▶ Try it
The response must consist of the lines below from the one with "41: (433, 619)" through the one with "70: (1125, 179)", exactly as they appear and with both ends kept.

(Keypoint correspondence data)
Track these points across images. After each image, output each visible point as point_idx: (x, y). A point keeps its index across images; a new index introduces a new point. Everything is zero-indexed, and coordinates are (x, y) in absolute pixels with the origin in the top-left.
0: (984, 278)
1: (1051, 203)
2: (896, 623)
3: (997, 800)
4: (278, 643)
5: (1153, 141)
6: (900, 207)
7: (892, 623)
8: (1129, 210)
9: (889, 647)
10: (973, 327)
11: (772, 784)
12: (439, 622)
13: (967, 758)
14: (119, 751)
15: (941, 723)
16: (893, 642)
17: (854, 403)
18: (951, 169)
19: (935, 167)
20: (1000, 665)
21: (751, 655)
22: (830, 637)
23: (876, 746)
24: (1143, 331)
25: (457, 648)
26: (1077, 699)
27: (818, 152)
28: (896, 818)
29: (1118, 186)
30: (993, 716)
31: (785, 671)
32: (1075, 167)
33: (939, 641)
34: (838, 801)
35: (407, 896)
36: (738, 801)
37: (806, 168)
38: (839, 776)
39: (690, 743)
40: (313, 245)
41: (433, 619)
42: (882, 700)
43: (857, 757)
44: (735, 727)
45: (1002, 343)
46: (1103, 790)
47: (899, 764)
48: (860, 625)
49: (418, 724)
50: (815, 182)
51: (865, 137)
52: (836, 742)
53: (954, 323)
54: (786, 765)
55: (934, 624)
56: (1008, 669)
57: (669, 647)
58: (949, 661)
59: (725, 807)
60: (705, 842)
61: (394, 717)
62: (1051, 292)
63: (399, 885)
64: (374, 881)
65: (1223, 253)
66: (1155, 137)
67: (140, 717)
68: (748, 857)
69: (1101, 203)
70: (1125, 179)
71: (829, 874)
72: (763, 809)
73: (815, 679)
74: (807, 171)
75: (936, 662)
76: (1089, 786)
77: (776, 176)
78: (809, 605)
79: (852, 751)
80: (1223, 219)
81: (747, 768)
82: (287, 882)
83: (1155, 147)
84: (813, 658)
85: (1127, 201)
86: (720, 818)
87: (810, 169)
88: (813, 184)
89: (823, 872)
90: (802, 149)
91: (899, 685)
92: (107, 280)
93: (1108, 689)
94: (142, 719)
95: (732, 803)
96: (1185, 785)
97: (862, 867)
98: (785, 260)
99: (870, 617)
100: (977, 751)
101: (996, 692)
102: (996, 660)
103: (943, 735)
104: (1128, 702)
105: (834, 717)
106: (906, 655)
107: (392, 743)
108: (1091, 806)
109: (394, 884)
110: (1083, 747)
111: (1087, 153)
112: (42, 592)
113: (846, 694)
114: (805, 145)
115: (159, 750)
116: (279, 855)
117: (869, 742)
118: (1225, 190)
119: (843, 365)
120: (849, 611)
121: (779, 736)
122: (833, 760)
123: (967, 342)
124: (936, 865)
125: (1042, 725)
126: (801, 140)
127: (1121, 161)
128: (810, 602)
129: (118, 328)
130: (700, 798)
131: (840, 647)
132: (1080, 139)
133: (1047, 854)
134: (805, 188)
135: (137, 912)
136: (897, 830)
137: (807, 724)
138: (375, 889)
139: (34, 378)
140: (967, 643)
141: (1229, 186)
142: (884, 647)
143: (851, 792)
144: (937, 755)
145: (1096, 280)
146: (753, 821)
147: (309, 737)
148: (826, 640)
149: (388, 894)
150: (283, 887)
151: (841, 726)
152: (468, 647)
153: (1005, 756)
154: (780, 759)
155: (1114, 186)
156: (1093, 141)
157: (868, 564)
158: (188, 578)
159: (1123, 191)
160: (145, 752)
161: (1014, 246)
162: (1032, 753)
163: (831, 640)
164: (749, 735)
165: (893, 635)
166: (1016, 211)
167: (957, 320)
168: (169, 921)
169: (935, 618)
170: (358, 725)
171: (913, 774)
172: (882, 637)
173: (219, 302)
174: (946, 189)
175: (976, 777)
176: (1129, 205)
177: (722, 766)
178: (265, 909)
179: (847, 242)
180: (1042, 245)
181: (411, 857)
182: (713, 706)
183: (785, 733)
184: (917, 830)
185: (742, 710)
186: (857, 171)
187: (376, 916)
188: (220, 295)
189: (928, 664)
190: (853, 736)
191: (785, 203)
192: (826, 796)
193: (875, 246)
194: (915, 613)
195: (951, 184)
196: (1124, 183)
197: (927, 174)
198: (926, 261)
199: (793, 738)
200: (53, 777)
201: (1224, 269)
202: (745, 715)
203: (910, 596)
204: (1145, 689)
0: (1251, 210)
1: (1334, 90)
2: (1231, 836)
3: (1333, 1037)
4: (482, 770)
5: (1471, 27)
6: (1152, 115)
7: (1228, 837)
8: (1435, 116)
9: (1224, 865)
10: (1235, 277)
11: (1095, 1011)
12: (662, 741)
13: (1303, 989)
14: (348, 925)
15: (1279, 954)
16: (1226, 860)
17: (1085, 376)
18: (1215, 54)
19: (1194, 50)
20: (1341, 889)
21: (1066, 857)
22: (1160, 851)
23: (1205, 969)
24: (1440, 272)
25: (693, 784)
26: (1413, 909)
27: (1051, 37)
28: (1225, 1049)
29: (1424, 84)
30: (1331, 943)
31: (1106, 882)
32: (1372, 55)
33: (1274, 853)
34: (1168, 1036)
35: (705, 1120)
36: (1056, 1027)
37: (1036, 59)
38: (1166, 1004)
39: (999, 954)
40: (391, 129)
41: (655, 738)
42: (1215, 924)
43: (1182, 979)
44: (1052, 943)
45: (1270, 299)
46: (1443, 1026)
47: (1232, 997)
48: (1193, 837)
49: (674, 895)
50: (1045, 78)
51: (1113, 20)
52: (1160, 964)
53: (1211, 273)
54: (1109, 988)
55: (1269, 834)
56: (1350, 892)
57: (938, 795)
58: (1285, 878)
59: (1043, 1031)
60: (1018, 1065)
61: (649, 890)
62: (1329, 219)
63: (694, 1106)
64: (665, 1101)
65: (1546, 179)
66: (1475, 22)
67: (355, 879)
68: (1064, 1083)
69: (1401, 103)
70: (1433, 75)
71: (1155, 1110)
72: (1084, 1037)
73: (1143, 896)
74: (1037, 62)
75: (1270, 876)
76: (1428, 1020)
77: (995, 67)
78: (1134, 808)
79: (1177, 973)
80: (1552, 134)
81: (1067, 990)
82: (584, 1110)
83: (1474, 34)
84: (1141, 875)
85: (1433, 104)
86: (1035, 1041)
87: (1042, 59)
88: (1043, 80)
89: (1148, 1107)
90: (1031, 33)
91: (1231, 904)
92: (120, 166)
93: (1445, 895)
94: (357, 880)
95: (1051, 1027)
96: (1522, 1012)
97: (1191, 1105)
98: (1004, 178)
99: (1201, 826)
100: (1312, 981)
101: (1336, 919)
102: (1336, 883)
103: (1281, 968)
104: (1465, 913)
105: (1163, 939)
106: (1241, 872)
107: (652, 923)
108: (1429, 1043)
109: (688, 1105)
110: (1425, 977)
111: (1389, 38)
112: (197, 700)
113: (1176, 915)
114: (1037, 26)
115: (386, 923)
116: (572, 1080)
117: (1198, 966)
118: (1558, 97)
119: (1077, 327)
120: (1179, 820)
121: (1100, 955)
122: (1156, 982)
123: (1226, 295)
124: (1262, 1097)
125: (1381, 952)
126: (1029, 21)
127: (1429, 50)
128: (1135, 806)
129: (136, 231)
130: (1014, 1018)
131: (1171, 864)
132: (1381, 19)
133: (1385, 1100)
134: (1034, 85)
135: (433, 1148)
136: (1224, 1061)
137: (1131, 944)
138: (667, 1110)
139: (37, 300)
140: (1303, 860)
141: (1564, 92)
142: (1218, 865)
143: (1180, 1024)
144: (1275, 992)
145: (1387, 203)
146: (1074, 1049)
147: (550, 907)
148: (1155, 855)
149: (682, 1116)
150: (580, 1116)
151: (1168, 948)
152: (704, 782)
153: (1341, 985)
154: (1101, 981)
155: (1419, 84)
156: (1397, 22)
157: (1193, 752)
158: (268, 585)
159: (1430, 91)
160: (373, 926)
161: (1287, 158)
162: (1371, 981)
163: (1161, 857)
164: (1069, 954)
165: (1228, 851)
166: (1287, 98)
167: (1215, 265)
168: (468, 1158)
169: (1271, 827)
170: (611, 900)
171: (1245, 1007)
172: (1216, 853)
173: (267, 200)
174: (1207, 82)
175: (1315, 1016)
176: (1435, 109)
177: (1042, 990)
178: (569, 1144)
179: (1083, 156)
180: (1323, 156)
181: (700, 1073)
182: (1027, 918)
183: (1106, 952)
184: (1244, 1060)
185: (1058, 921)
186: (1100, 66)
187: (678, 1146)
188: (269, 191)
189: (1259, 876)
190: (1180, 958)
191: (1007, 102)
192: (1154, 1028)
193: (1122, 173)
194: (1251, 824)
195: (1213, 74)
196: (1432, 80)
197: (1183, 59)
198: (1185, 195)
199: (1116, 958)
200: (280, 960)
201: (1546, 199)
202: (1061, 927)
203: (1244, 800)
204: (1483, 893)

--

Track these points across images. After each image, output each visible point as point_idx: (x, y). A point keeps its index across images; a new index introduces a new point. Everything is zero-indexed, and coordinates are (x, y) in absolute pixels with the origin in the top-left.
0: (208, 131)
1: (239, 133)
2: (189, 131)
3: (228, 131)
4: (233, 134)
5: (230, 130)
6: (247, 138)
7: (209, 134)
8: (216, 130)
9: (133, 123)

▶ Task output
41: (433, 619)
42: (882, 700)
43: (857, 757)
44: (735, 727)
45: (1002, 343)
46: (1103, 790)
47: (899, 764)
48: (860, 625)
49: (418, 724)
50: (815, 182)
51: (865, 137)
52: (836, 742)
53: (954, 323)
54: (786, 765)
55: (934, 624)
56: (1008, 669)
57: (669, 647)
58: (949, 661)
59: (725, 807)
60: (705, 842)
61: (394, 717)
62: (1051, 292)
63: (399, 885)
64: (374, 881)
65: (1223, 253)
66: (1155, 137)
67: (140, 717)
68: (748, 857)
69: (1101, 203)
70: (1125, 179)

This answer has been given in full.